20270821

Visiting Turku in preparation of the WAMbience/NPTurku Teknomuskari gig. Paid my respect at the site where the stabbings took place.

20170820

Read a speech written by Päivi as “a man with a moustache which looks like the moustache of Kyösti Kallio” at the RaivioBumann (Raivio & Daniel Bumann) Hiljainen vieras / Silent Guest event. The performance was a part of Patsastellaan: Parties for Public Sculpture series organized by James Prevett (Taideyliopisto). The role of being just an actor/speaker felt nice.. I wasn’t as nervous as when I perform my own material.

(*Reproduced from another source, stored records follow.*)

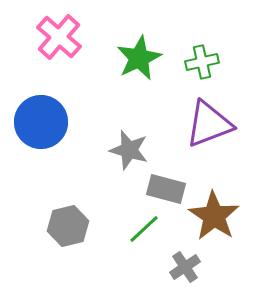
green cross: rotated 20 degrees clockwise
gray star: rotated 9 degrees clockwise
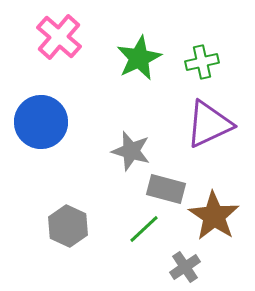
purple triangle: rotated 4 degrees counterclockwise
gray star: moved 2 px right, 1 px down
gray hexagon: rotated 21 degrees counterclockwise
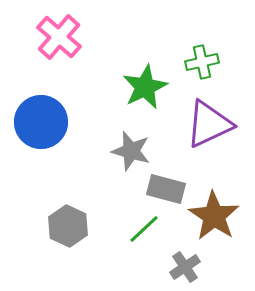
green star: moved 6 px right, 29 px down
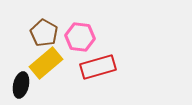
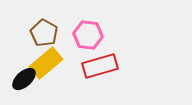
pink hexagon: moved 8 px right, 2 px up
red rectangle: moved 2 px right, 1 px up
black ellipse: moved 3 px right, 6 px up; rotated 35 degrees clockwise
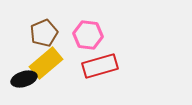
brown pentagon: rotated 20 degrees clockwise
black ellipse: rotated 25 degrees clockwise
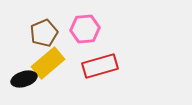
pink hexagon: moved 3 px left, 6 px up; rotated 12 degrees counterclockwise
yellow rectangle: moved 2 px right
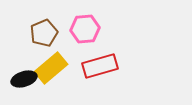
yellow rectangle: moved 3 px right, 5 px down
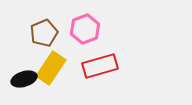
pink hexagon: rotated 16 degrees counterclockwise
yellow rectangle: rotated 16 degrees counterclockwise
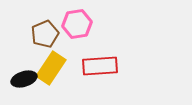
pink hexagon: moved 8 px left, 5 px up; rotated 12 degrees clockwise
brown pentagon: moved 1 px right, 1 px down
red rectangle: rotated 12 degrees clockwise
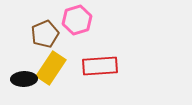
pink hexagon: moved 4 px up; rotated 8 degrees counterclockwise
black ellipse: rotated 15 degrees clockwise
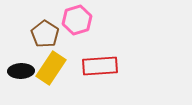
brown pentagon: rotated 16 degrees counterclockwise
black ellipse: moved 3 px left, 8 px up
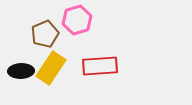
brown pentagon: rotated 16 degrees clockwise
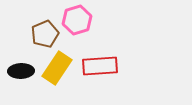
yellow rectangle: moved 6 px right
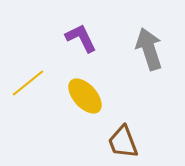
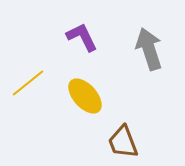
purple L-shape: moved 1 px right, 1 px up
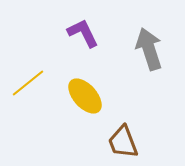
purple L-shape: moved 1 px right, 4 px up
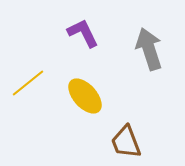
brown trapezoid: moved 3 px right
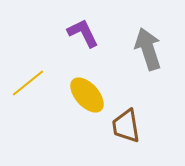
gray arrow: moved 1 px left
yellow ellipse: moved 2 px right, 1 px up
brown trapezoid: moved 16 px up; rotated 12 degrees clockwise
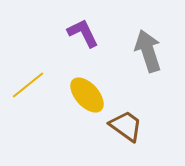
gray arrow: moved 2 px down
yellow line: moved 2 px down
brown trapezoid: rotated 135 degrees clockwise
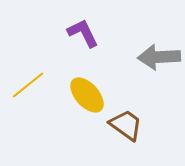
gray arrow: moved 11 px right, 6 px down; rotated 75 degrees counterclockwise
brown trapezoid: moved 1 px up
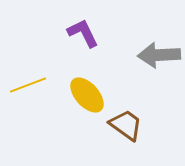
gray arrow: moved 2 px up
yellow line: rotated 18 degrees clockwise
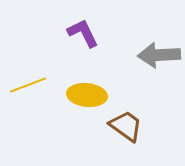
yellow ellipse: rotated 42 degrees counterclockwise
brown trapezoid: moved 1 px down
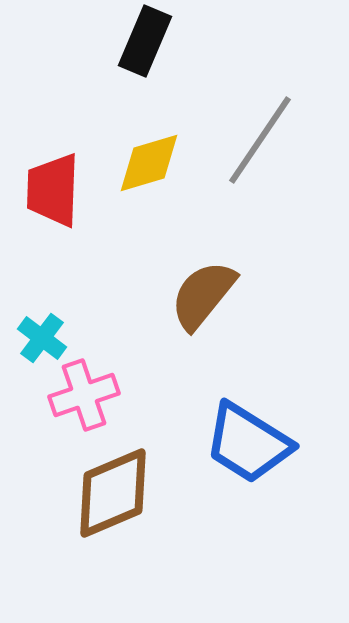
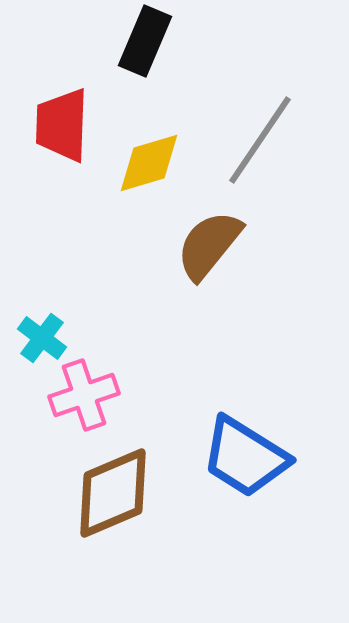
red trapezoid: moved 9 px right, 65 px up
brown semicircle: moved 6 px right, 50 px up
blue trapezoid: moved 3 px left, 14 px down
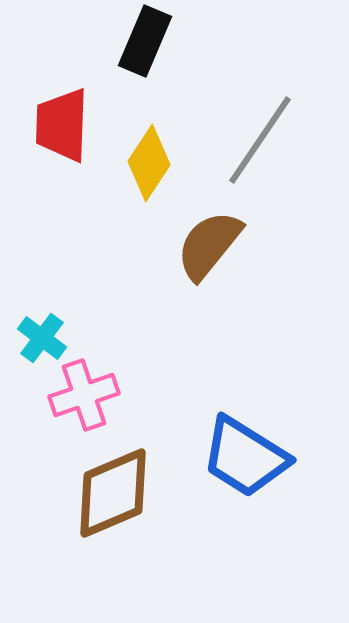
yellow diamond: rotated 40 degrees counterclockwise
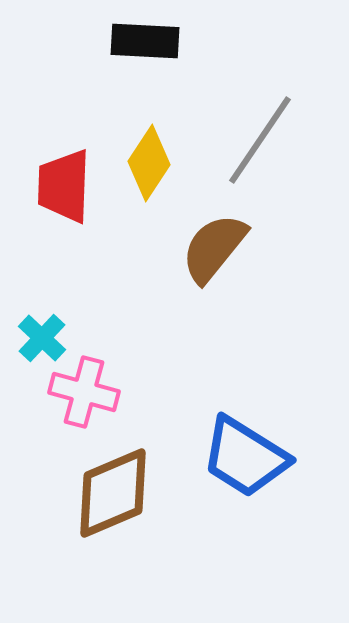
black rectangle: rotated 70 degrees clockwise
red trapezoid: moved 2 px right, 61 px down
brown semicircle: moved 5 px right, 3 px down
cyan cross: rotated 6 degrees clockwise
pink cross: moved 3 px up; rotated 34 degrees clockwise
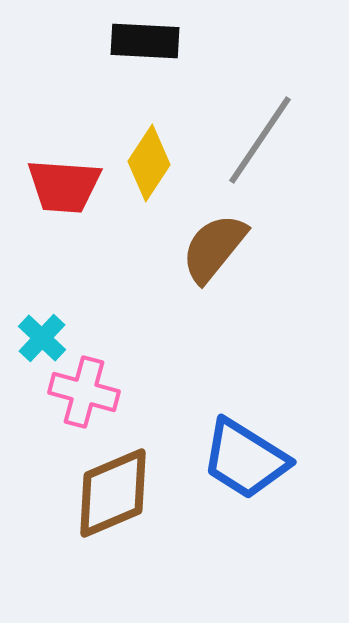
red trapezoid: rotated 88 degrees counterclockwise
blue trapezoid: moved 2 px down
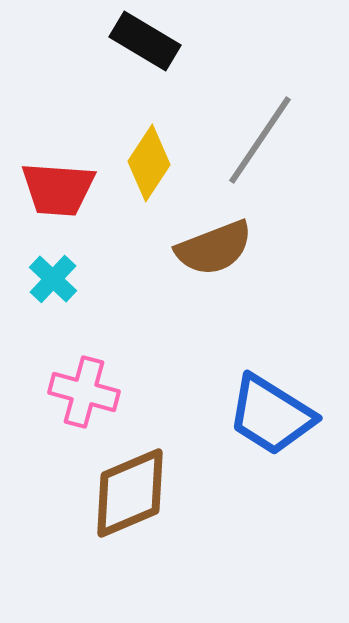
black rectangle: rotated 28 degrees clockwise
red trapezoid: moved 6 px left, 3 px down
brown semicircle: rotated 150 degrees counterclockwise
cyan cross: moved 11 px right, 59 px up
blue trapezoid: moved 26 px right, 44 px up
brown diamond: moved 17 px right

Bought a Bastl Dude mixer for the upcoming Childrens Techno workshop (Teknomuskari) in Turku (NPTurku covers the expenses!). The mixer can also be used in Brussels next month. Made a website for our upcoming show wheredoyouwanttogofromhere.com. The Brussel gig is causing a lot of stress.. The recent attacks in Barcelona and Turku are adding to the mix. Working with horses is stressful, working with people is stressful and working in public spaces is stressful. To top it off, we are drafting strong arguments concerning the changing nature of public space (in relation to recent attacks) and framing climate change as a weaponized method of colonial dominance.

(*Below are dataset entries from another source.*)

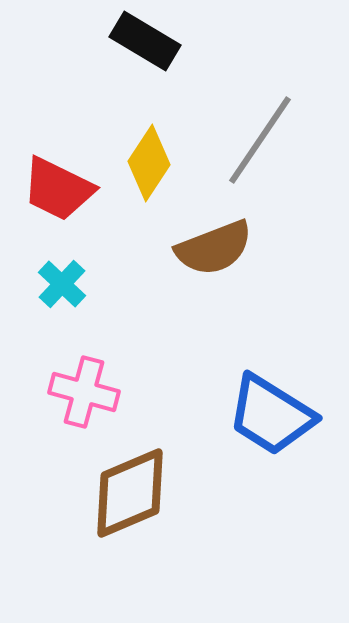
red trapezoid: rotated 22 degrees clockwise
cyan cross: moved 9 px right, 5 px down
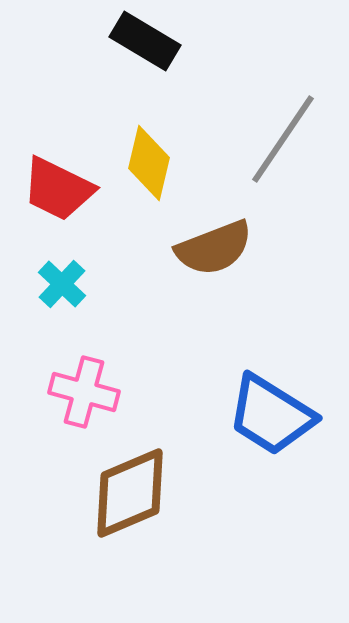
gray line: moved 23 px right, 1 px up
yellow diamond: rotated 20 degrees counterclockwise
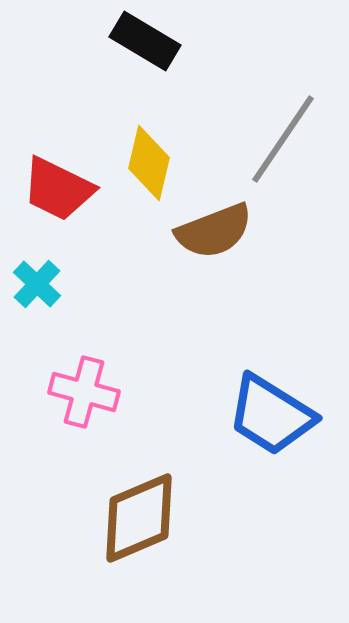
brown semicircle: moved 17 px up
cyan cross: moved 25 px left
brown diamond: moved 9 px right, 25 px down
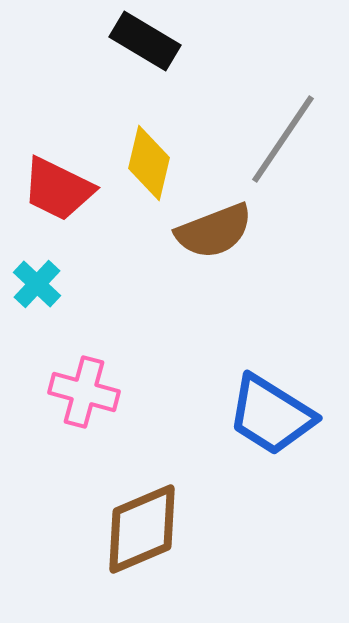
brown diamond: moved 3 px right, 11 px down
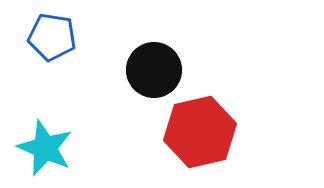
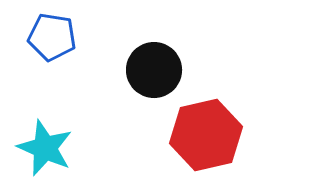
red hexagon: moved 6 px right, 3 px down
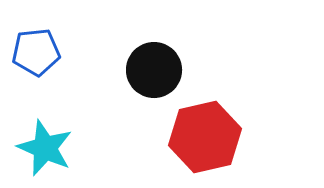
blue pentagon: moved 16 px left, 15 px down; rotated 15 degrees counterclockwise
red hexagon: moved 1 px left, 2 px down
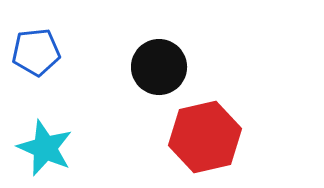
black circle: moved 5 px right, 3 px up
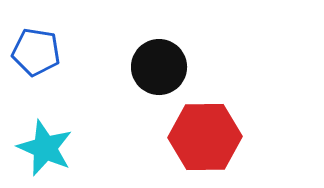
blue pentagon: rotated 15 degrees clockwise
red hexagon: rotated 12 degrees clockwise
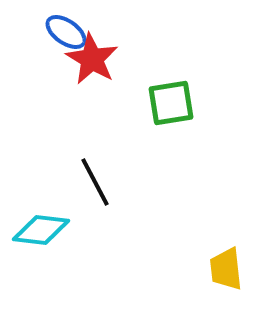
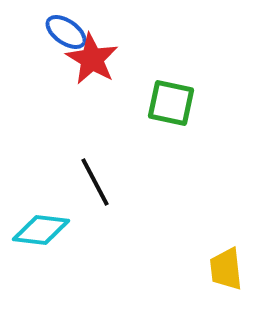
green square: rotated 21 degrees clockwise
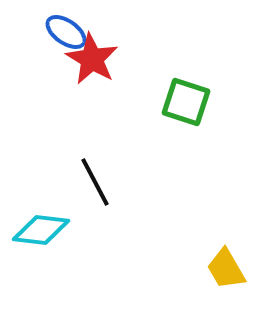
green square: moved 15 px right, 1 px up; rotated 6 degrees clockwise
yellow trapezoid: rotated 24 degrees counterclockwise
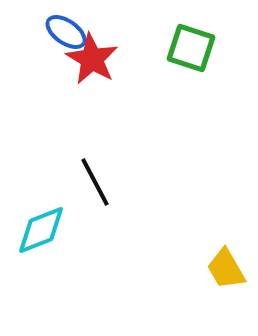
green square: moved 5 px right, 54 px up
cyan diamond: rotated 28 degrees counterclockwise
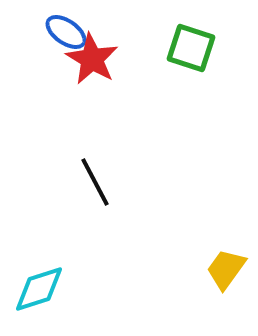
cyan diamond: moved 2 px left, 59 px down; rotated 4 degrees clockwise
yellow trapezoid: rotated 66 degrees clockwise
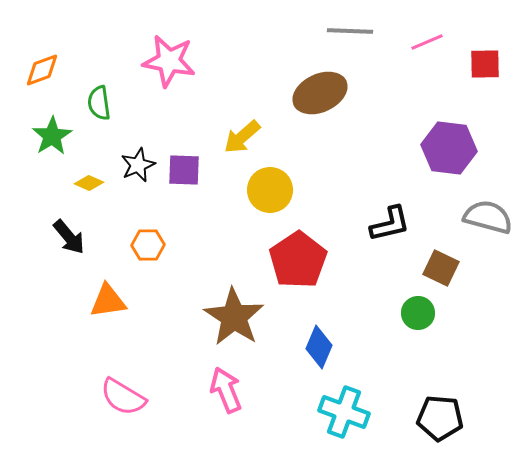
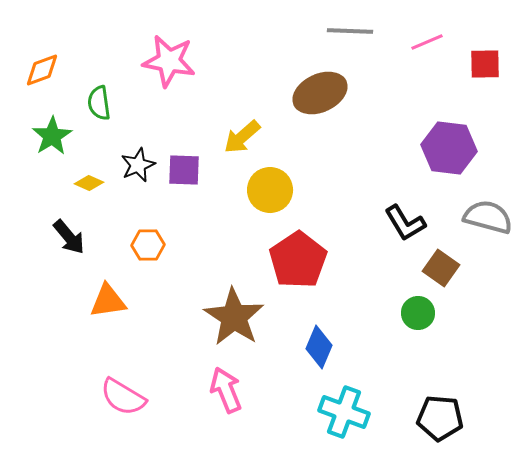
black L-shape: moved 15 px right, 1 px up; rotated 72 degrees clockwise
brown square: rotated 9 degrees clockwise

The booklist we’ve selected as our framework requires intensive learning. We are studying classics like Foucault, new material from Butler, new materialism/anthropocene inspired texts, the history of horses in European cities, re-reading Hribal and Eyal Weizman’s theories concerning the Arab Spring (The Roundabout Revolutions, Critical Spatial Practice 6, 2015). Majority of the text deal with infrastructure and how urban structures serve as authors of the modern self-regulating subjectivity. The texts (even the history of the horses) are centered around the concept of public assembly and examining how the concept of “the people” is build and used.

I guess part of the stress is caused by the indoctrination of these texts. Changing is stressful.. And I guess developing as an artist requires constant change.

20170815

Nightmares Must Be Told (2017) Jessie Kinding.

These comfort stations and designated prostitution districts grew into systems of state-regulated prostitution and eventually the Korean gijichon, or camptown, which still sits next to every US military base in Korea. This overlapping history created an unequal, sexualized, and often violent landscape for both Korean and Japanese women during the Korean War and beyond.

The history of military sexual slavery shows how sexual violence is intrinsic to state conflict and state building, evidence that women’s bodies become battlegrounds for the devastation of war as well as the patriotism of postwar reconstruction.